Я отвечаю за все
Шрифт:
— Больно будет, товарищ профессор? — спросил Салов.
— Было бы больно, если бы мы так же к некоторым больным относились, как эти больные к нашим бедам и нуждам, — заранее приготовленной фразой ответил хитрый Николай Евгеньевич. — Очень было бы больно…
Салов хохотнул на операционном столе так, будто его щекотали.
— Мрамор нам понадобится, — сказал Богословский. — Он ведь не фондированный, для столов кухонных разделочных.
— Зробимо! — поспешно ответил Салов.
— На двадцать три стола! — бахнул Богословский и сам немножко испугался…
— Хоть на сто! — готовый на все, сказал Салов. —
А когда Салов заснул под наркозом, Богословский вдруг сердито вспомнил, что ни слова не сказал о стекле. После операции Салов будет, пожалуй, поприжимистее… Впрочем, мрамор и трубы уже есть: что-что, а слово он держать умеет…

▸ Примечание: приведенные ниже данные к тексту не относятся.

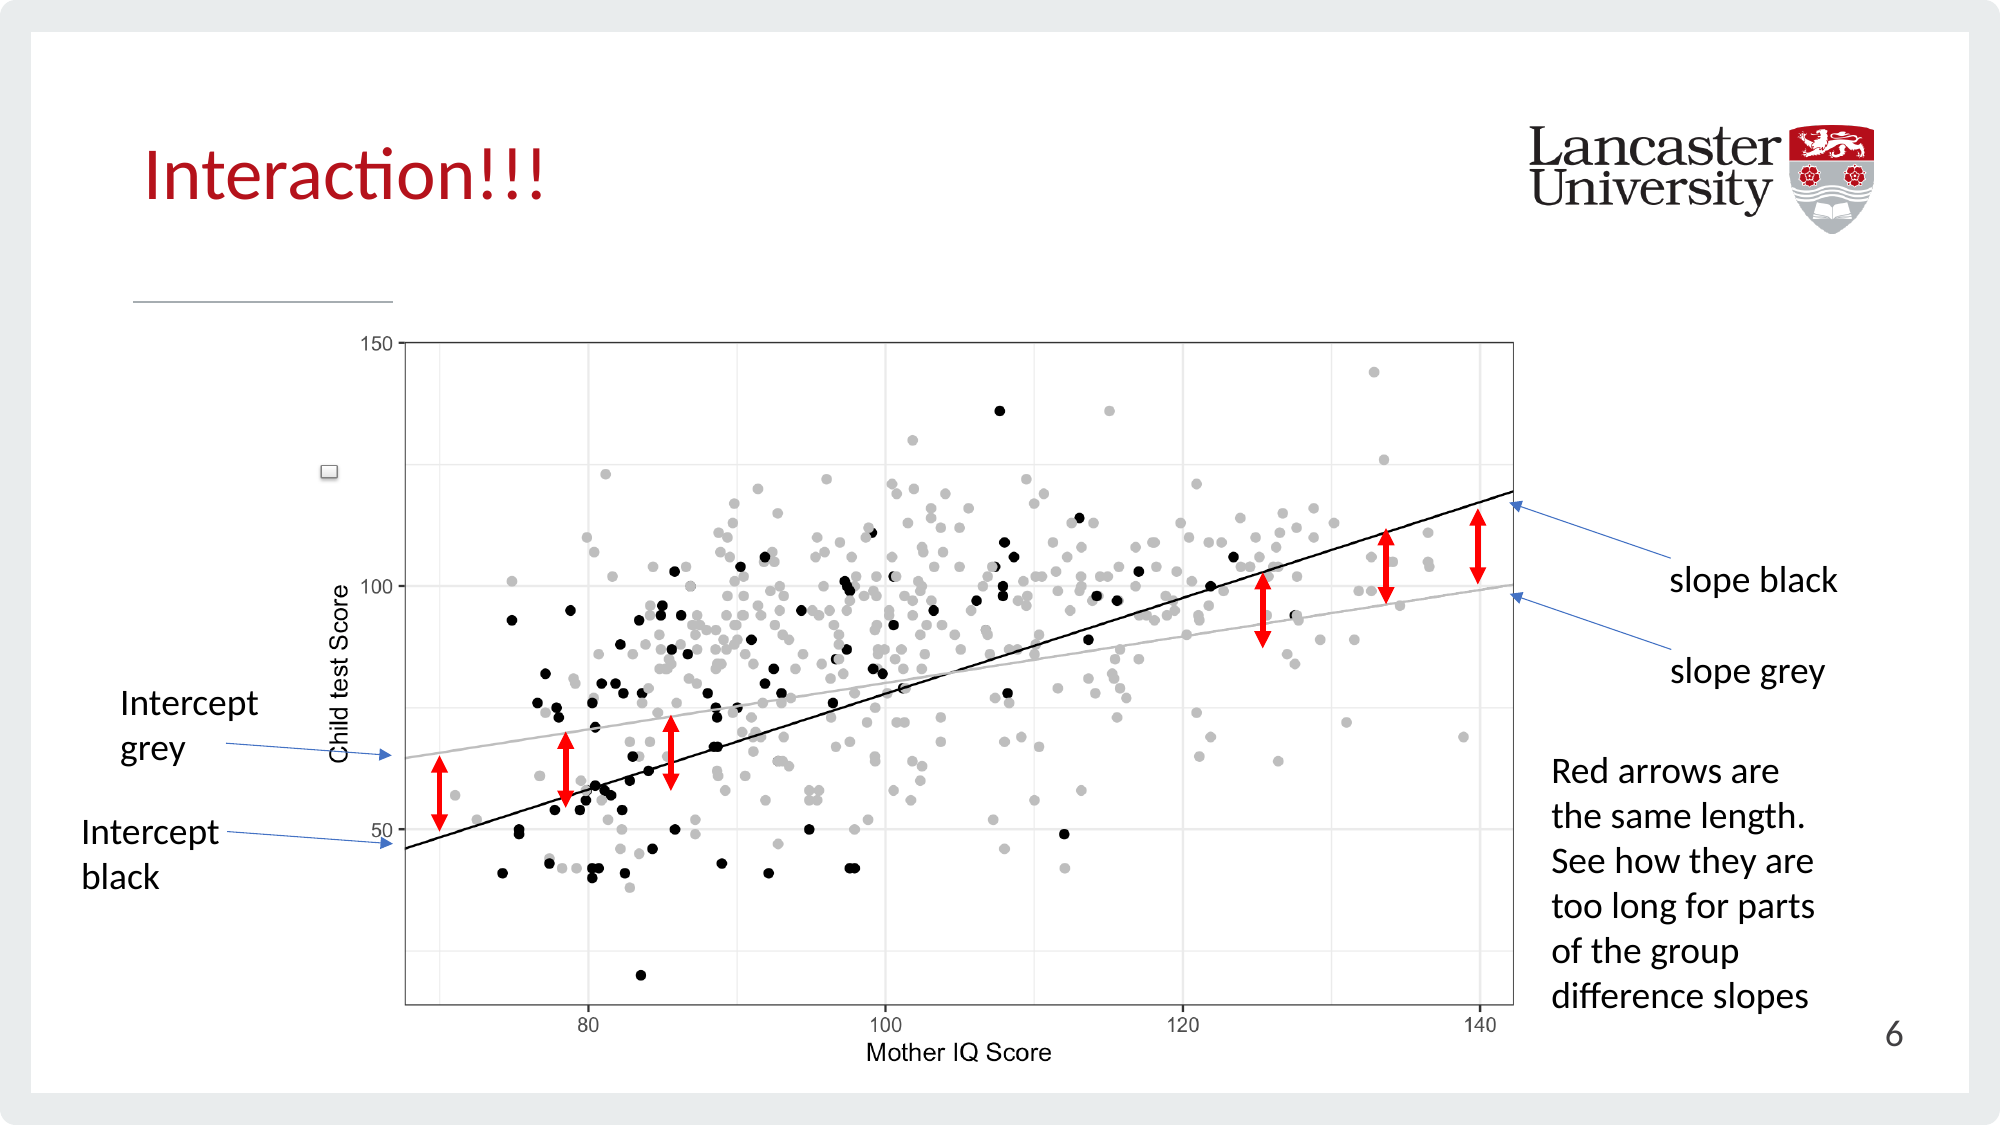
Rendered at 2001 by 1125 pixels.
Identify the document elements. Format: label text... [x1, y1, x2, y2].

title Interaction!!! [128, 78, 1448, 279]
text_box Red arrows are the same length. See how they are too long for parts of the group difference slopes [1554, 906, 1840, 1024]
slide_number 6 [1554, 1001, 1919, 1061]
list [314, 308, 1554, 530]
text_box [66, 530, 1904, 906]
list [314, 906, 1554, 1075]
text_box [439, 508, 1478, 832]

Размывшись, едва шагая от усталости, Богословский медленно пошел в кабинет, где было его жительство. Устименко, распахнув настежь окно в холодную, снежную, темную ночь, писал у стола, накинув на плечи свою флотскую шинель. Николай Евгеньевич, сердито посапывая, что-де Владимир выстудил комнату, постелил себе на диване и, снимая с кряхтением сапог, спросил:
— Чего пишете?
— Да Штубу пишу, — быстро ответил Устименко. — Нельзя же это откладывать. Как он вам, Штуб-то?
— Ничего, подходящий. Был когда-то. А какой нынче — не знаю. Может, еще возьмет нас с вами и посадит в узилище, никому оно не известно…
Устименко усмехнулся, свернул свои листы в трубочку и встал.
— Ладно, ложитесь, — сказал он, — пойду домой писать.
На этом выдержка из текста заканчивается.